“Again and again we are told that terrorism is associated with poverty and the basic, Qur’anic education provided by madrasas. We are told that the men who carry out this work are evil madmen with whom no debate is possible and who, according to Frank Field on last week’s Question Time, ‘aim to wipe us out’. All links with Iraq and Afghanistan are vehemently denied.
“In actual fact, al-Qaida operatives tend to be highly educated and their aims clearly and explicitly political. Bin Laden, in his numerous communiques, has always been completely clear about this. In his first public statement, ‘A declaration of war against the Americans’, issued in 1996, he announced he was fighting US foreign policy in the Middle East and, in particular, American support for the House of Saud and the state of Israel. His aim, he stated, is to unleash a clash of civilisations between Islam and the ‘Zionist crusaders’ of the west, and so provoke an American backlash strong enough to radicalise the Muslim world and topple pro-western governments.

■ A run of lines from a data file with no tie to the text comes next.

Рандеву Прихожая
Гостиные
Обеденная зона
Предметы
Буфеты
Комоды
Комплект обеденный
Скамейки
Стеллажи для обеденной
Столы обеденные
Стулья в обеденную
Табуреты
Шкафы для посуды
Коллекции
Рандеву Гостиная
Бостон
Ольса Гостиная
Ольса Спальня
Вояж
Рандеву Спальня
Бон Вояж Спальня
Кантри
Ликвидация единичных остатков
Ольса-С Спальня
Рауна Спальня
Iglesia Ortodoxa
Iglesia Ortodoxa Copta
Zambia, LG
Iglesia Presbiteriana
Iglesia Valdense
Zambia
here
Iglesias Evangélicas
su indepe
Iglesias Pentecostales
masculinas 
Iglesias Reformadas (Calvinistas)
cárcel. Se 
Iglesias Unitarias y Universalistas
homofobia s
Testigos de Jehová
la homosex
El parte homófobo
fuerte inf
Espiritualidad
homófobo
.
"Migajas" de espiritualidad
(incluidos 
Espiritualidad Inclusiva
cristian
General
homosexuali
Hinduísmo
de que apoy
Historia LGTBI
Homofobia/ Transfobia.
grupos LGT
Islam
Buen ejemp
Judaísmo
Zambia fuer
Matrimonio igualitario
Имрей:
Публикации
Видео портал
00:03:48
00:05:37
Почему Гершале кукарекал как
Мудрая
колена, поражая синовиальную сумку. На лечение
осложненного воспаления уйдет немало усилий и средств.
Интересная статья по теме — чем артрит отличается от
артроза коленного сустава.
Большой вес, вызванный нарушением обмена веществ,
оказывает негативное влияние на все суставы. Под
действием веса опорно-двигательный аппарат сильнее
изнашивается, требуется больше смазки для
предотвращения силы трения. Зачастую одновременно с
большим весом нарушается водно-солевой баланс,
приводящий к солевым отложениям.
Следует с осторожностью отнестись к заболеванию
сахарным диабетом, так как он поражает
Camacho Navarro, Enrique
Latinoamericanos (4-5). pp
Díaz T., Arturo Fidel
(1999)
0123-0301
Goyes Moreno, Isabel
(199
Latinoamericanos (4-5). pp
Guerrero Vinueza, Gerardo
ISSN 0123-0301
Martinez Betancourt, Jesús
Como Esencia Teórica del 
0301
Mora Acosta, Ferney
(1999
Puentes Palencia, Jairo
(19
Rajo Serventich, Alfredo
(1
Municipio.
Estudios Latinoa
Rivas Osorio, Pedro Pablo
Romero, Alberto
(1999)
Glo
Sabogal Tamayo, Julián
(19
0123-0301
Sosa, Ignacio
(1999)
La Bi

“Bush has fulfilled Bin Laden’s every hope. Through the invasion of secular Ba’athist Iraq, the abuses in Abu Ghraib, the mass murders in Falluja, America – with Britain’s obedient assistance – has turned Iraq into a jihadist playground while alienating all moderate Muslim opinion in the Islamic heartlands and, crucially, in the west. Of course, we must condemn the horrific atrocities these men cause; but condemnation is not enough. Unless we attempt to understand the jihadis, read their statements and honestly analyse what has led these men to blow themselves up, we can never defeat them or even begin to drain the swamp of the grievances in which they continue to flourish.”